A group of United Nations human rights experts today called on the Sudanese authorities to drop charges carrying the death sentence brought against six people linked to a prominent Khartoum-based organisation, Training and Human Development (TRACKS).
The six*, who were detained some three months ago but are yet to face trial, have been charged with criminal conspiracy, undermining the constitutional system, waging war against the State, espionage, and terrorism by the Sudanese State Security Prosecution Office. All these charges carry the death penalty.
“The death penalty is an extreme form of punishment. lf used at all, it should only be imposed after a fair trial that respects the most stringent due process guarantees as stipulated in international human rights law,” said UN Special Rapporteur on extrajudicial, summary or arbitrary executions Agnes Callamard. “I am seriously concerned that any trial of these six people would not uphold such principles.”
Human rights
“The charges brought against them appear to be directly linked to their work in the defence of human rights, while exercising their rights to freedom of expression and freedom of association,” said the UN Special Rapporteur on the rights to freedom of peaceful assembly and of association, Maina Kiai.
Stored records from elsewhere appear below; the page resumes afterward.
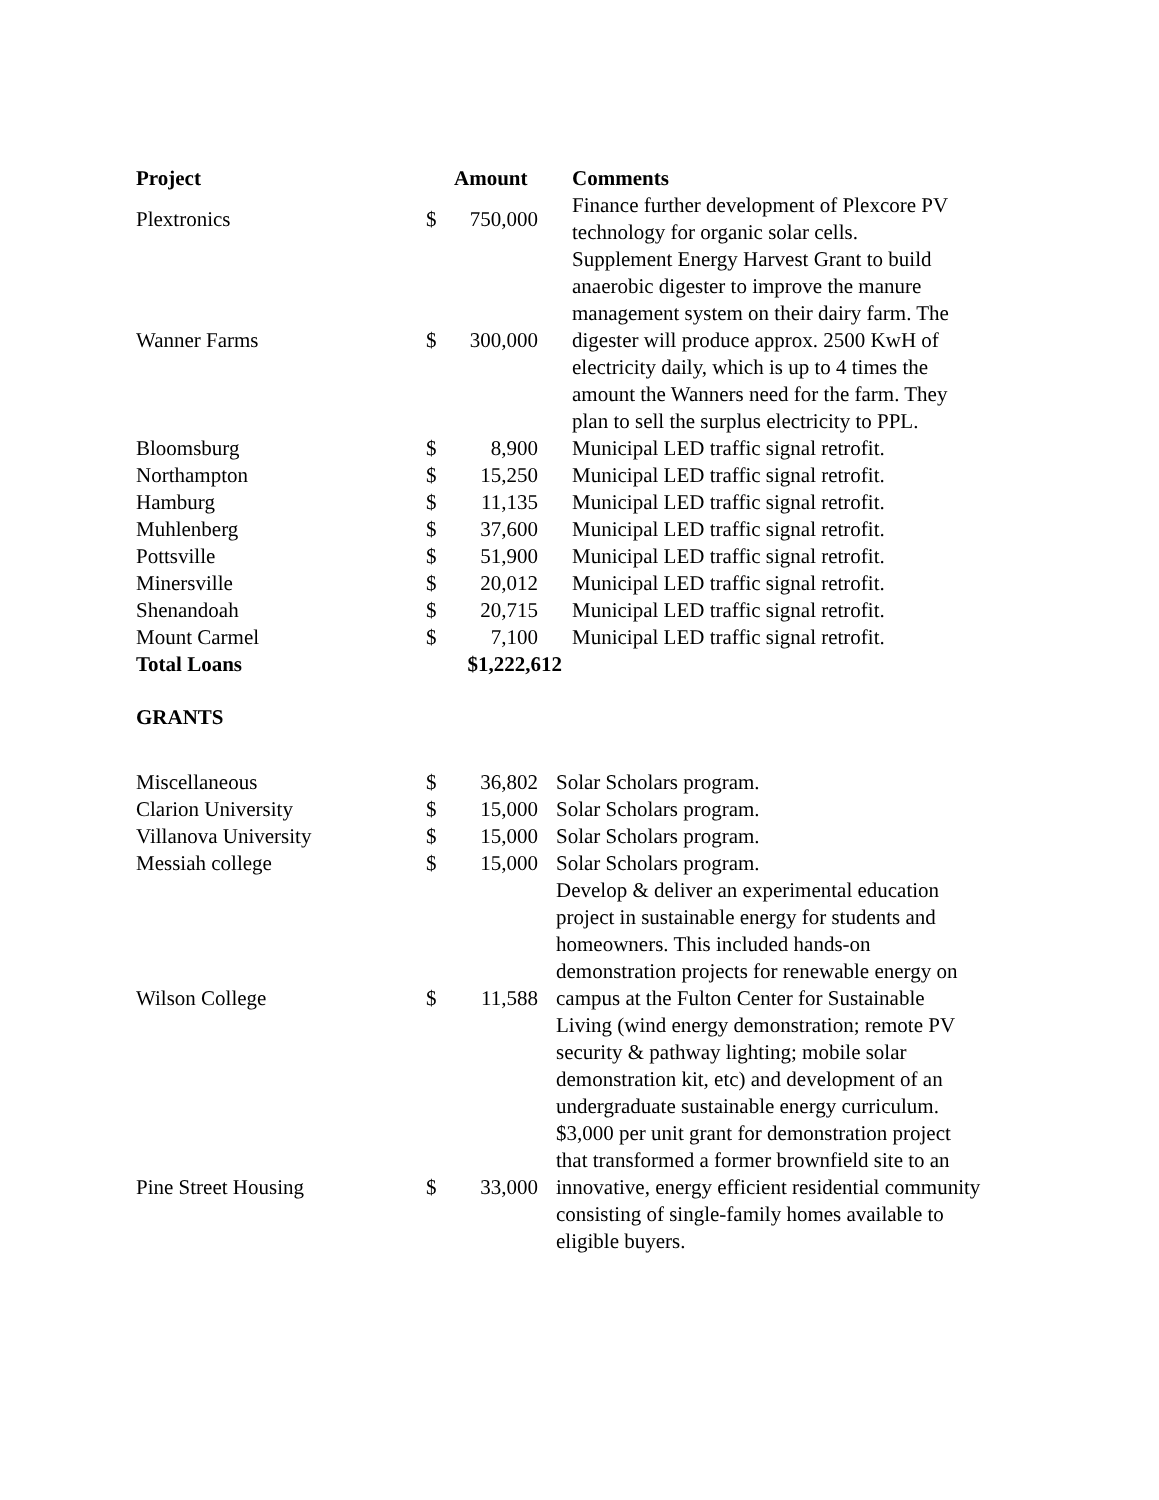| Project | | Amount | Comments |
| --- | --- | --- | --- |
| Plextronics | $ | 750,000 | Finance further development of Plexcore PV technology for organic solar cells. |
| Wanner Farms | $ | 300,000 | Supplement Energy Harvest Grant to build anaerobic digester to improve the manure management system on their dairy farm. The digester will produce approx. 2500 KwH of electricity daily, which is up to 4 times the amount the Wanners need for the farm. They plan to sell the surplus electricity to PPL. |
| Bloomsburg | $ | 8,900 | Municipal LED traffic signal retrofit. |
| Northampton | $ | 15,250 | Municipal LED traffic signal retrofit. |
| Hamburg | $ | 11,135 | Municipal LED traffic signal retrofit. |
| Muhlenberg | $ | 37,600 | Municipal LED traffic signal retrofit. |
| Pottsville | $ | 51,900 | Municipal LED traffic signal retrofit. |
| Minersville | $ | 20,012 | Municipal LED traffic signal retrofit. |
| Shenandoah | $ | 20,715 | Municipal LED traffic signal retrofit. |
| Mount Carmel | $ | 7,100 | Municipal LED traffic signal retrofit. |
| Total Loans | | $1,222,612 | |
GRANTS
| Miscellaneous | $ | 36,802 | Solar Scholars program. |
| Clarion University | $ | 15,000 | Solar Scholars program. |
| Villanova University | $ | 15,000 | Solar Scholars program. |
| Messiah college | $ | 15,000 | Solar Scholars program. |
| Wilson College | $ | 11,588 | Develop & deliver an experimental education project in sustainable energy for students and homeowners. This included hands-on demonstration projects for renewable energy on campus at the Fulton Center for Sustainable Living (wind energy demonstration; remote PV security & pathway lighting; mobile solar demonstration kit, etc) and development of an undergraduate sustainable energy curriculum. |
| Pine Street Housing | $ | 33,000 | $3,000 per unit grant for demonstration project that transformed a former brownfield site to an innovative, energy efficient residential community consisting of single-family homes available to eligible buyers. |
“Sudan ratified the International Covenant on Civil and Political Rights, a binding instrument, which enshrines the rights to freedom of expression and freedom of association and this sentence is likely to have a chilling effect among activists and human rights defenders in Sudan,” he added.
The human rights experts have already jointly raised their concern to the Sudanese authorities about the ongoing harassment of TRACKS members and, more broadly, about the increasing targeting and prosecution of human rights defenders, including women human rights defenders, in Sudan for undertaking their peaceful and legitimate human rights activities.
Curbing freedoms
“This action is part of an increasing trend to threaten, harass, or intimidate key members of Sudanese civil society, and to curb freedoms of expression and association, which are guaranteed in the Bill of Rights of the Interim National Constitution of the Sudan,” said Aristide Nononsi, the Independent Expert on the situation of human rights in the Sudan, who visited the country in April 2016. Nononsi had already expressed concern about this case to the relevant Sudanese authorities. ”Human rights defenders play an important role in the country, and there is an urgent need for the Government of the Sudan to allow them to carry out their activities in an open, safe and secure environment,” he stressed.
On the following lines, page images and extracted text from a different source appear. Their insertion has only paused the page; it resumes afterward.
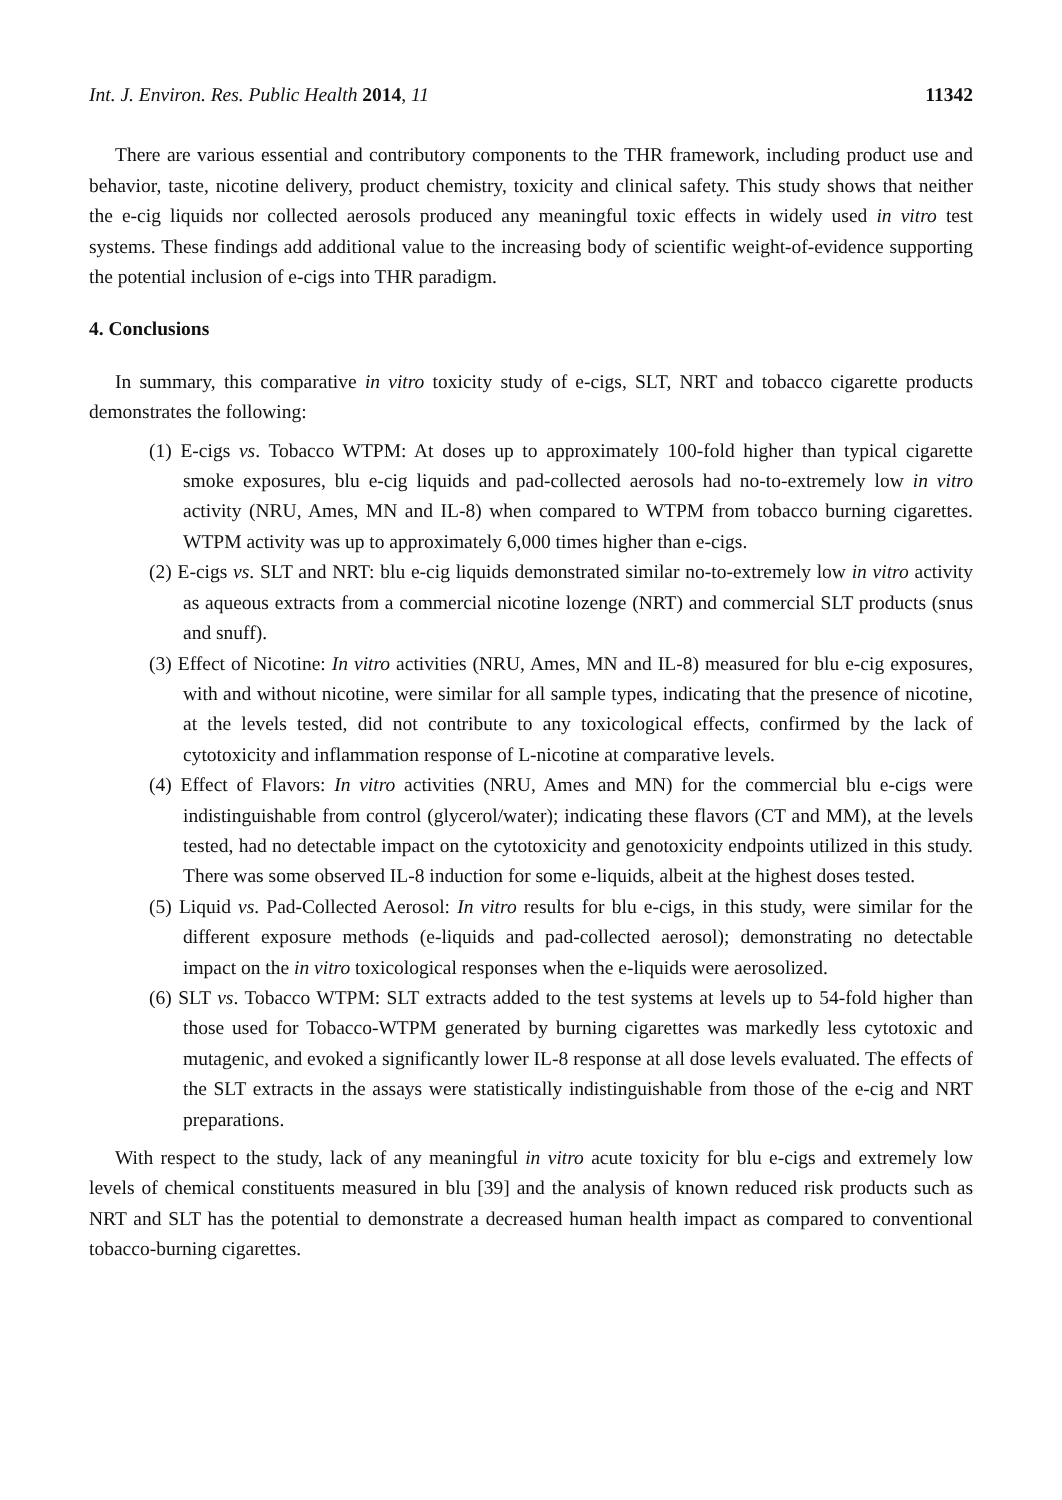Int. J. Environ. Res. Public Health 2014, 11 11342
There are various essential and contributory components to the THR framework, including product use and behavior, taste, nicotine delivery, product chemistry, toxicity and clinical safety. This study shows that neither the e-cig liquids nor collected aerosols produced any meaningful toxic effects in widely used in vitro test systems. These findings add additional value to the increasing body of scientific weight-of-evidence supporting the potential inclusion of e-cigs into THR paradigm.
4. Conclusions
In summary, this comparative in vitro toxicity study of e-cigs, SLT, NRT and tobacco cigarette products demonstrates the following:
(1) E-cigs vs. Tobacco WTPM: At doses up to approximately 100-fold higher than typical cigarette smoke exposures, blu e-cig liquids and pad-collected aerosols had no-to-extremely low in vitro activity (NRU, Ames, MN and IL-8) when compared to WTPM from tobacco burning cigarettes. WTPM activity was up to approximately 6,000 times higher than e-cigs.
(2) E-cigs vs. SLT and NRT: blu e-cig liquids demonstrated similar no-to-extremely low in vitro activity as aqueous extracts from a commercial nicotine lozenge (NRT) and commercial SLT products (snus and snuff).
(3) Effect of Nicotine: In vitro activities (NRU, Ames, MN and IL-8) measured for blu e-cig exposures, with and without nicotine, were similar for all sample types, indicating that the presence of nicotine, at the levels tested, did not contribute to any toxicological effects, confirmed by the lack of cytotoxicity and inflammation response of L-nicotine at comparative levels.
(4) Effect of Flavors: In vitro activities (NRU, Ames and MN) for the commercial blu e-cigs were indistinguishable from control (glycerol/water); indicating these flavors (CT and MM), at the levels tested, had no detectable impact on the cytotoxicity and genotoxicity endpoints utilized in this study. There was some observed IL-8 induction for some e-liquids, albeit at the highest doses tested.
(5) Liquid vs. Pad-Collected Aerosol: In vitro results for blu e-cigs, in this study, were similar for the different exposure methods (e-liquids and pad-collected aerosol); demonstrating no detectable impact on the in vitro toxicological responses when the e-liquids were aerosolized.
(6) SLT vs. Tobacco WTPM: SLT extracts added to the test systems at levels up to 54-fold higher than those used for Tobacco-WTPM generated by burning cigarettes was markedly less cytotoxic and mutagenic, and evoked a significantly lower IL-8 response at all dose levels evaluated. The effects of the SLT extracts in the assays were statistically indistinguishable from those of the e-cig and NRT preparations.
With respect to the study, lack of any meaningful in vitro acute toxicity for blu e-cigs and extremely low levels of chemical constituents measured in blu [39] and the analysis of known reduced risk products such as NRT and SLT has the potential to demonstrate a decreased human health impact as compared to conventional tobacco-burning cigarettes.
*The six facing charges are Khalafalla Mukhtar, Director of TRACKS; Arwa Elrabie, Midhat Hamadan, and Alhassan Kheiri, TRACKS’ employees; and Mustafa Adam and Raye Imany Leyla who are affiliated to the organisation.
The experts’ appeal to the Sudanese Government has been endorsed by the Special Rapporteur on freedom of opinion and expression, David Kaye, and the Special Rapporteur on the situation of human rights defenders, andnbsp;Michel Forst.
FIDH Congress
In a separate statement, the 39th FIDH Congress that met in Johannesburg in South Africa from 25 to 27 August 2016, expressed its solidarity and its “support with human rights defenders who, across the planet, are subjected to harassment, attacks, repression and criminalisation for promoting human rights.”
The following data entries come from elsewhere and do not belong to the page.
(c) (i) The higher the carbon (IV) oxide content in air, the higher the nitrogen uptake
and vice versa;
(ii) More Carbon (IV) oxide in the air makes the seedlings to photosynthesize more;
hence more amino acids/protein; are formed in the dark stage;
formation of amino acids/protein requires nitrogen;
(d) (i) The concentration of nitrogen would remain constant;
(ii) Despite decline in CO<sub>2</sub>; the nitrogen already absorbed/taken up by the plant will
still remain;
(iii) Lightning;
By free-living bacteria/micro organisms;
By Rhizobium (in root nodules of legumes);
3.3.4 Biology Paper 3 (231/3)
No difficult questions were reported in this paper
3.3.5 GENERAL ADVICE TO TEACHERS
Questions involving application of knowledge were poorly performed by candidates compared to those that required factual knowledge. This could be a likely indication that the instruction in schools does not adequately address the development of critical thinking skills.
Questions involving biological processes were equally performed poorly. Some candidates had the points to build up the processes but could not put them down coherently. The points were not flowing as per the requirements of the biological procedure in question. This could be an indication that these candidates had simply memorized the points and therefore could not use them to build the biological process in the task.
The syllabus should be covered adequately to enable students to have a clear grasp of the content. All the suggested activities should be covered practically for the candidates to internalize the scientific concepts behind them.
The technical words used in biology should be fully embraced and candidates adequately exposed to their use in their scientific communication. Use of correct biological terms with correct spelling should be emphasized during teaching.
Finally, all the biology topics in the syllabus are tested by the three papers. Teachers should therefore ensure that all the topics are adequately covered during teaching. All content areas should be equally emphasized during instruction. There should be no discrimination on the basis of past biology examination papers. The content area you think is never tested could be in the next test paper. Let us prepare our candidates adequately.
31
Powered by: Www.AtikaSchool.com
The statement stresses that “safety of human rights defenders is especially precarious in conflict, post-conflict and security crisis situations”.
It emphasises that “the vulnerability of human rights defenders is often compounded by a lack of visibility, lack of recognition and understanding of their role, by the impunity of perpetrators of violations, by the campaigns to discredit and stigmatise human rights defenders and the hindrance of their work, by the insufficient recognition of categories of human rights, such as rights related to land and environment and rights related to gender identity and sexual orientation, by the limited capacity of protection mechanisms and by the collusion of state and non state actors.”
In Sudan, it singles-out the detention of the TRACKS activists. The statement denounces “the recent assassination of human rights defenders committed in several countries, such as in Azerbaijan, Bangladesh, Brazil, Burma, Burundi, Cambodia, Cameroon, the DRC, Guatemala, Honduras, Iraq, Kenya, Libya, Pakistan, South Africa, Syria, Thailand, The Philippines and Turkey.